Gully Foyle is the worst kind of man: stupid, brutal, and totally without ambition — until the day a passing spaceship fails to rescue him from a wrecked hulk where he has survived alone for months. That abandonment transforms him. Gully Foyle becomes something else entirely: a man with a single, consuming purpose. He will find the ship that left him to die, and he will destroy everyone connected to it. The engine that powers the entire novel is pure vendetta.

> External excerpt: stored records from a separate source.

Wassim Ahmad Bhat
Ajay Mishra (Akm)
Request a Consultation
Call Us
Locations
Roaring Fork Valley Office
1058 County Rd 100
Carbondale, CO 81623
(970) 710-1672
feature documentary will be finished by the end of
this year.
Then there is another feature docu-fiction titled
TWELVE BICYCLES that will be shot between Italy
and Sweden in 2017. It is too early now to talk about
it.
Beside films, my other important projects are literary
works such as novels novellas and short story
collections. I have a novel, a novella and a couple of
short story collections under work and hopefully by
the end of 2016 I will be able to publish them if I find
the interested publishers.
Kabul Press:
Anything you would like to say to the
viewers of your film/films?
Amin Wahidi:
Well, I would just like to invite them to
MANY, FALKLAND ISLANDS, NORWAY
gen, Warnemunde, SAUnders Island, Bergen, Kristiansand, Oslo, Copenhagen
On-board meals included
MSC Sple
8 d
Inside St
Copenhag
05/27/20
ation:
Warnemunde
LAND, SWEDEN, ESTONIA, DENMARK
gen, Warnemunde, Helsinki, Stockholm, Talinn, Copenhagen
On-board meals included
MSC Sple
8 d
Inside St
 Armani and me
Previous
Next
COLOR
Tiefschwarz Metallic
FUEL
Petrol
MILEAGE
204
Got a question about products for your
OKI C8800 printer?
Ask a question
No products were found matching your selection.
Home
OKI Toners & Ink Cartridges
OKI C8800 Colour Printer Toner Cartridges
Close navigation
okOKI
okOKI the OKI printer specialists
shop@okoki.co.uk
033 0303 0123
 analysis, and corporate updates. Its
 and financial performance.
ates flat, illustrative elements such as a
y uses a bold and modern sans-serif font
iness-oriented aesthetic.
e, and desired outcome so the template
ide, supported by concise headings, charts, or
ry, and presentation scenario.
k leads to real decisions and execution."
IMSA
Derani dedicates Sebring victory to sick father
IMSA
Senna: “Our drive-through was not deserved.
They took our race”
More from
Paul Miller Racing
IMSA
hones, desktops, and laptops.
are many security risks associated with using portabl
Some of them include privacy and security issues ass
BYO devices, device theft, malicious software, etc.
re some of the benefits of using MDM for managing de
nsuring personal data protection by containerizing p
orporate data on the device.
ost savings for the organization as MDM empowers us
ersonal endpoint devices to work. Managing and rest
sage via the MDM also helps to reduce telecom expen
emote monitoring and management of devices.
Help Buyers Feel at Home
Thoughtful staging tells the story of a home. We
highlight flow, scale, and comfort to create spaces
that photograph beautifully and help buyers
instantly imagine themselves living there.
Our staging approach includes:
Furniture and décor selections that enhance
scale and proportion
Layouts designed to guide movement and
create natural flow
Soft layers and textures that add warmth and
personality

The world of the twenty-fourth century has a central conceit: jaunting, the human ability to teleport short distances using only mental concentration. It has restructured civilization. The rich live in fortified compounds to prevent intrusion; the poor jaunte through walls and windows. Bester uses the technology not as hardware but as a social lens — every invention reorganizes class, and this one reorganized it radically. The world Gully moves through is baroque, violent, stratified, and inventive in the way that the best pulp science fiction is inventive: ideas thrown at the page until they land somewhere interesting.

What it gets right

  1. 1.

    Gully Foyle is not a hero who happens to do bad things — he is a villain who is also, unavoidably, the protagonist. Bester doesn't reconcile that, and the refusal is the novel's most honest choice.

  2. 2.

    Jaunting reorganizes society in ways Bester traces carefully: the rich build blind-walled fortresses, the poor move at will, and the technology is both liberation and threat depending on where you're standing.

  3. 3.

    The Count of Monte Cristo parallel is explicit. What Bester adds is moral ambiguity about whether revenge transforms or merely amplifies what was already there.

What it covers

Who wrote it

Alfred Bester was an American science fiction author whose two major novels, The Demolished Man (1953) and The Stars My Destination (1956), are considered cornerstones of the genre. The Demolished Man won the first Hugo Award for Best Novel. Bester also worked extensively in radio, television, and comics — he wrote Green Lantern stories in the 1940s. His influence on later science fiction, particularly cyberpunk, is widely acknowledged; William Gibson and others have cited him as a direct predecessor. He died in 1987.